The swarm seems to have moved on. This week the price of some favoured shares sank and silver leapt. Meanwhile, in many markets the normal rules of play have been suspended. Almost 300 “SPACS” listed last year, raising over $80bn and allowing firms to float without the hassle of an initial public offering (IPO). Tesla has become America’s fifth most valuable firm. Bitcoin, having gone from the fringe to the mainstream, has a total value of $680bn. Trading volumes for shares are at their highest in at least a decade and those for some derivatives are off the charts.
Part of the reason for this is that government bail-outs have put a floor under risky debt. Banks have so much spare cash—JPMorgan Chase’s pile has risen by $580bn in the pandemic—that they are turning depositors away. Instead of using the lockdown to learn Mandarin and discover Tolstoy, some people have used their stimulus cheques to daytrade. Although the whiff of mania is alarming, you can find reasons to support today’s prices. When interest rates are so low, other assets look relatively attractive. Compared with the real yield on five-year Treasuries, shares are cheaper than before the crash of 2000.
Yet the excitement also reflects a fundamental shift in finance. In recent decades trading costs for shares have collapsed to roughly zero. The first to benefit were quantitative funds and big asset managers such as BlackRock. Now retail investors are included, which is why they accounted for a quarter of all trading in January. Meanwhile, information flows, the lifeblood of markets, are being disaggregated. News about firms and the economy used to come from reports and meetings governed by insider-trading and market-manipulation laws. Now a vast pool of instant data from scraping websites, tracking industrial sensors and monitoring social-media chatter is available to those with a screen and the time to spare. Last, new business models are passing Wall Street by. SPACS are a Silicon Valley rebellion against the cost and rigidity of IPOs. Robinhood, a tech platform from California, executes trades through Citadel, a broker in Chicago. In return for free trading, users’ trades are directed to brokers who, as on Facebook, pay to harvest the data from them.
Far from being a passing fad, the disruption of markets will intensify. Computers can aggregate baskets of illiquid assets and deploy algorithms to price similar but not identical assets, expanding the universe of assets that can be traded easily. A sharply rising proportion of bonds is being traded through liquid exchange-traded funds, intermediated by a new breed of marketmakers, such as Jane Street. Contenders such as Zillow are trying to make housing sales quick and cheap, and in time commercial-property and private-equity stakes may follow.

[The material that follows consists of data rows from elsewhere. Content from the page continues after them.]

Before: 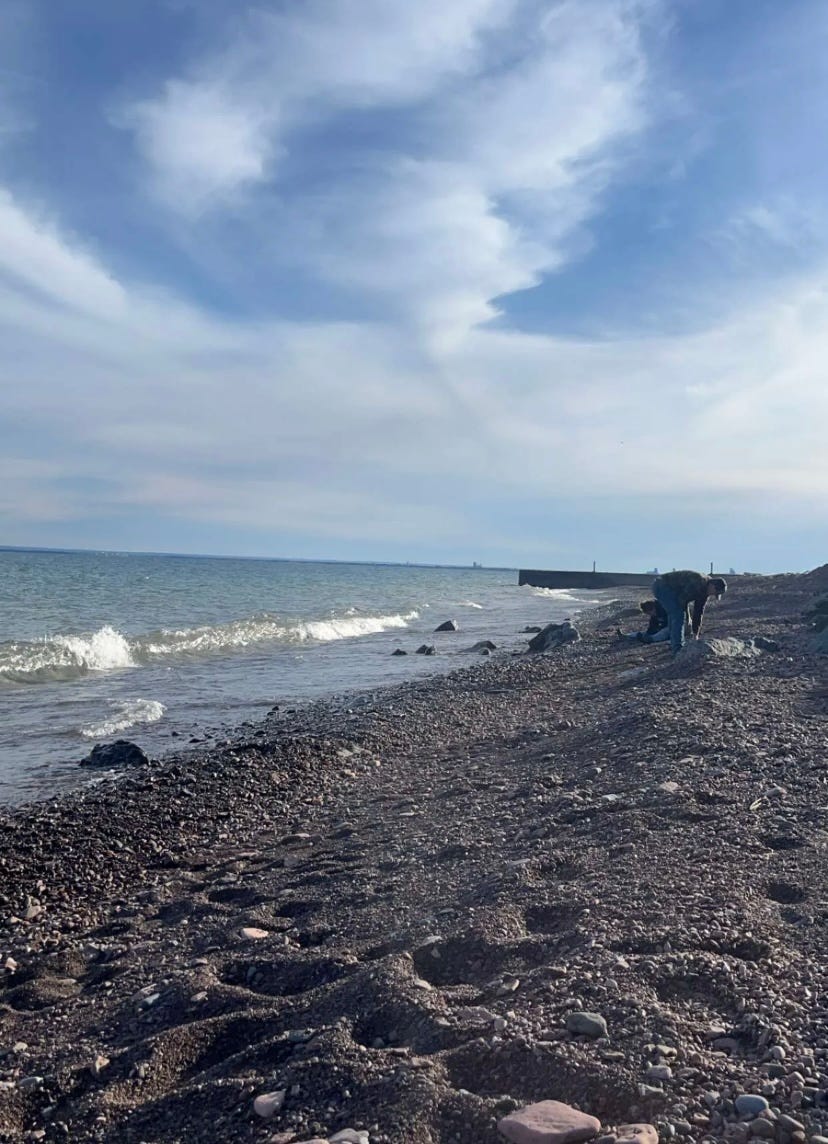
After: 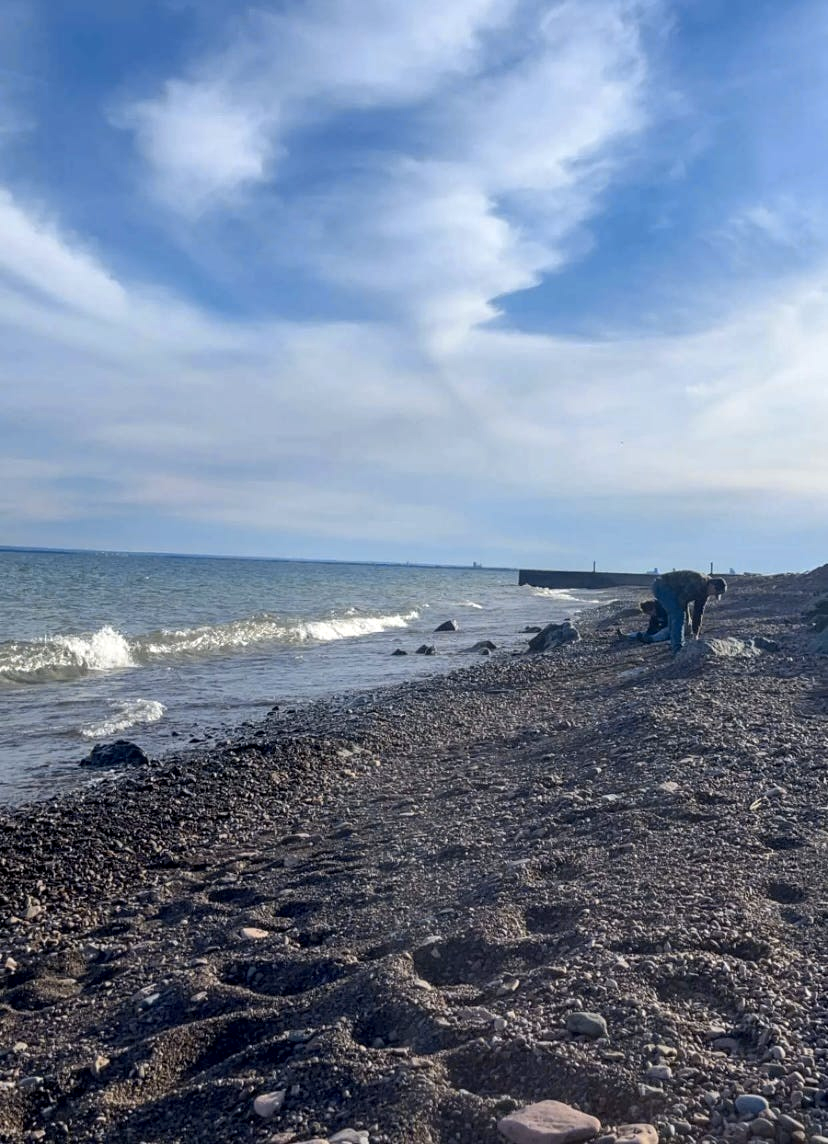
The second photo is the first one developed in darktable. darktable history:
local contrast: on, module defaults
white balance: emerald 1
color contrast: green-magenta contrast 0.85, blue-yellow contrast 1.25, unbound 0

On paper this digitisation holds huge promise. More people will be able to gain access to markets cheaply, participate directly in the ownership of a broader range of assets and vote over how they are run. The cost of capital for today’s illiquid assets will fall. It will be easier to match your exposure to your appetite for risk.
But financial progress is often chaotic. First time around, innovations can cause crises, as the structured-credit boom did in 2007-09. The capacity of social media to spread misinformation and contagion is a worry.